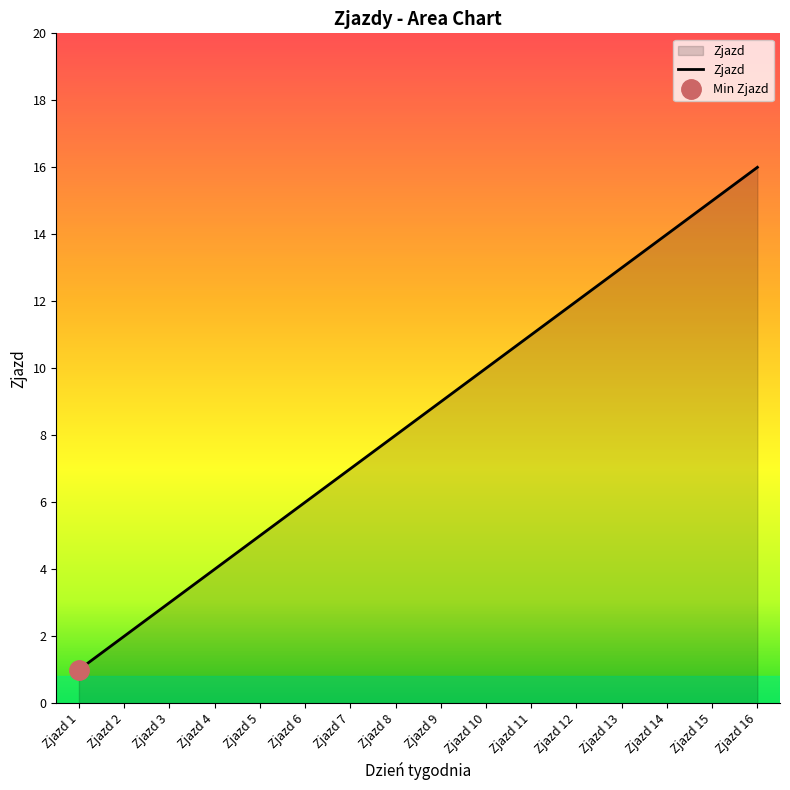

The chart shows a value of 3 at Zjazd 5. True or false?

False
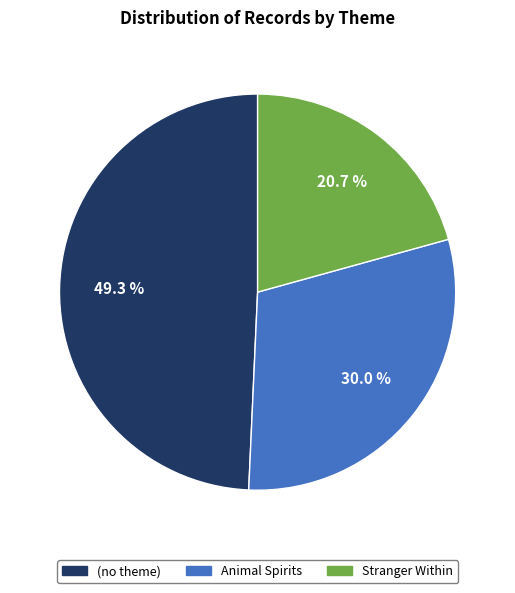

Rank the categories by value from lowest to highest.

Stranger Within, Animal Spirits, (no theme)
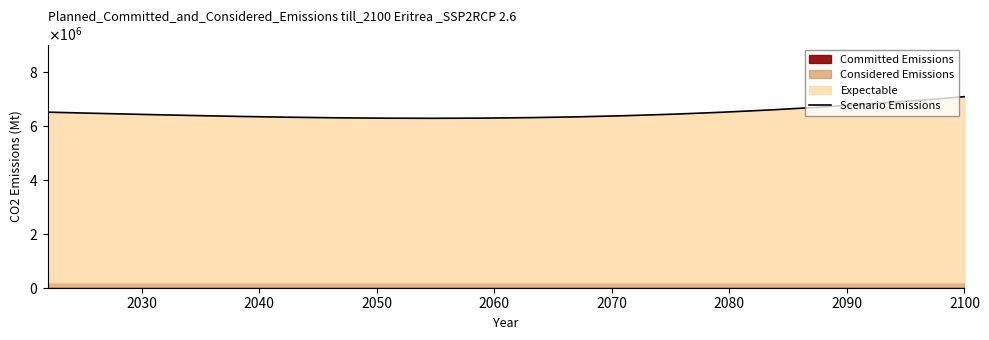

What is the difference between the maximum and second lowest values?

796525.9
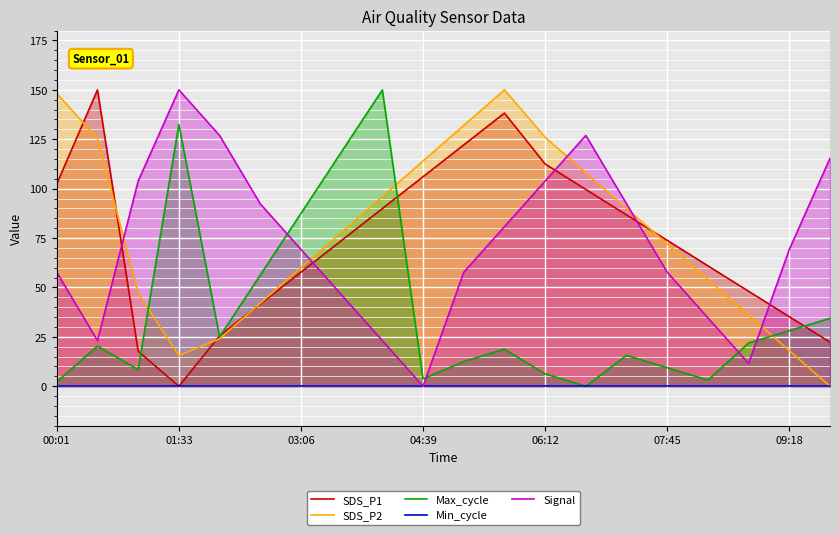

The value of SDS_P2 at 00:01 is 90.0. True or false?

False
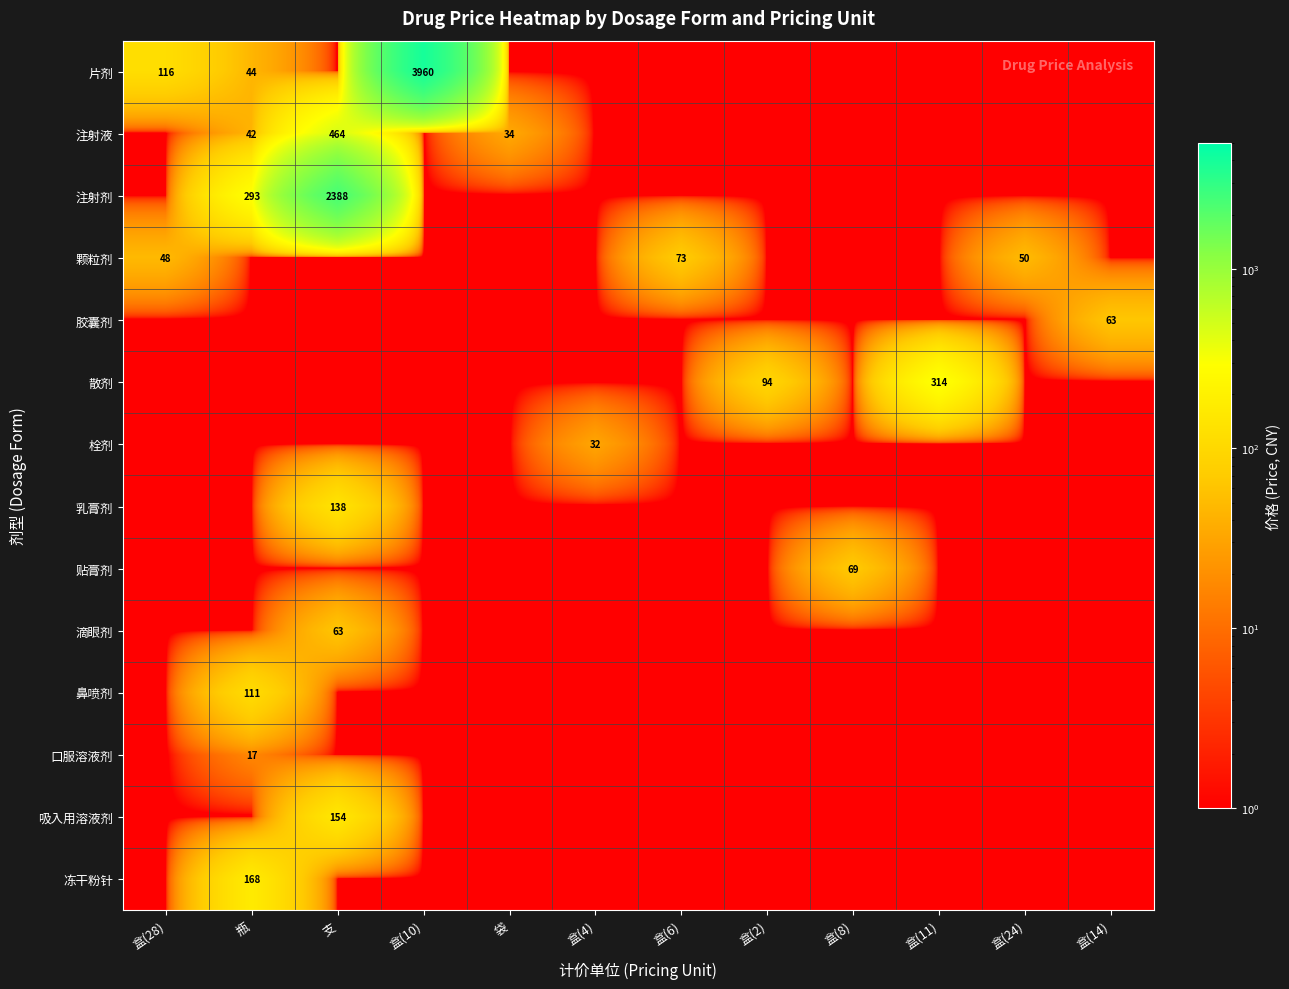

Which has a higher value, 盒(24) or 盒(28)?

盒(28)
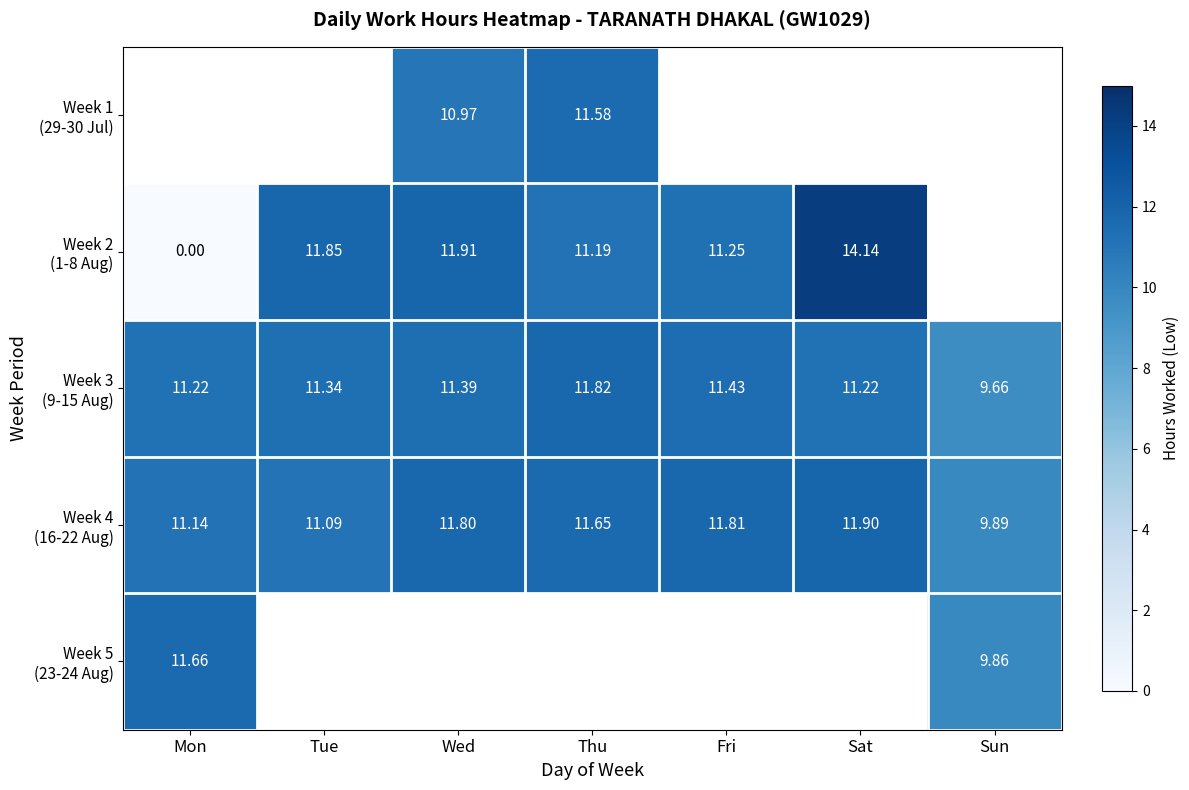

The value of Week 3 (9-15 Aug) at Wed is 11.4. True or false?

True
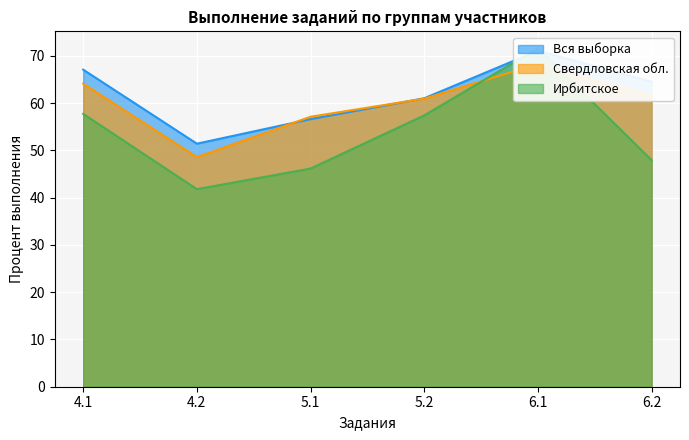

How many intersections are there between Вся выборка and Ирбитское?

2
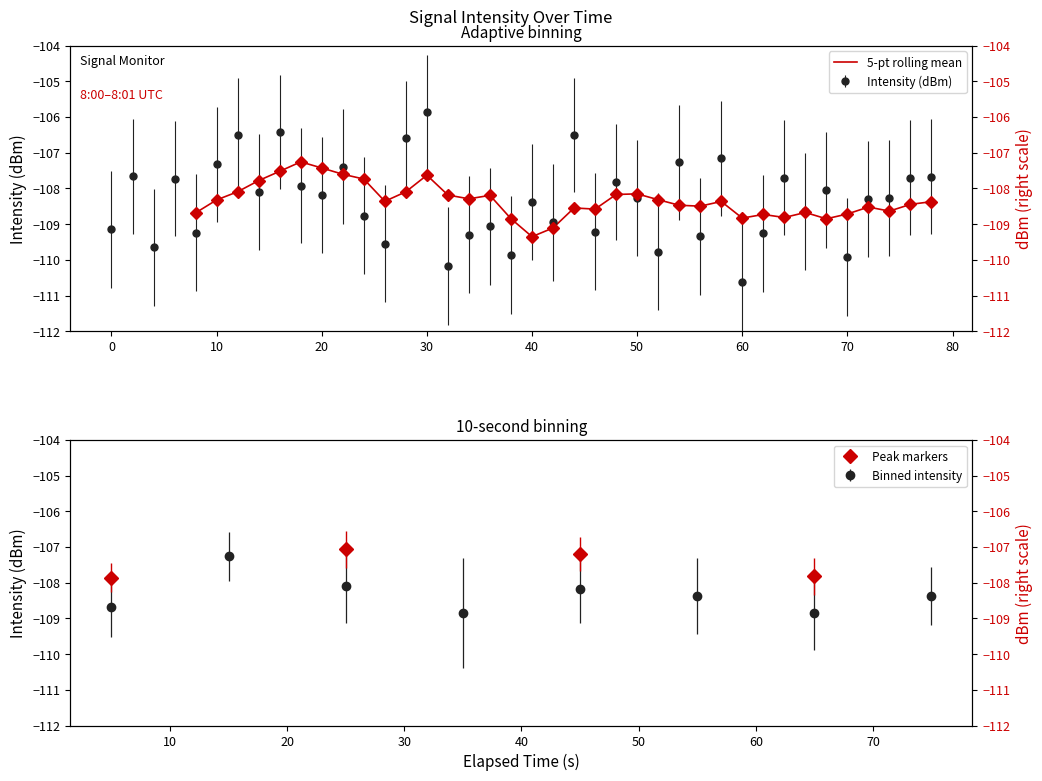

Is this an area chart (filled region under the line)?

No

» **TASK REQUIREMENTS**
Reproduce every entry above word for word, leaving the pictures out.

» **ANSWER FOR THE TASK**
The chart shows a value of 3 at Zjazd 5. True or false?

False

Rank the categories by value from lowest to highest.

Stranger Within, Animal Spirits, (no theme)

What is the difference between the maximum and second lowest values?

796525.9

The value of SDS_P2 at 00:01 is 90.0. True or false?

False

Which has a higher value, 盒(24) or 盒(28)?

盒(28)

The value of Week 3 (9-15 Aug) at Wed is 11.4. True or false?

True

How many intersections are there between Вся выборка and Ирбитское?

2

Is this an area chart (filled region under the line)?

No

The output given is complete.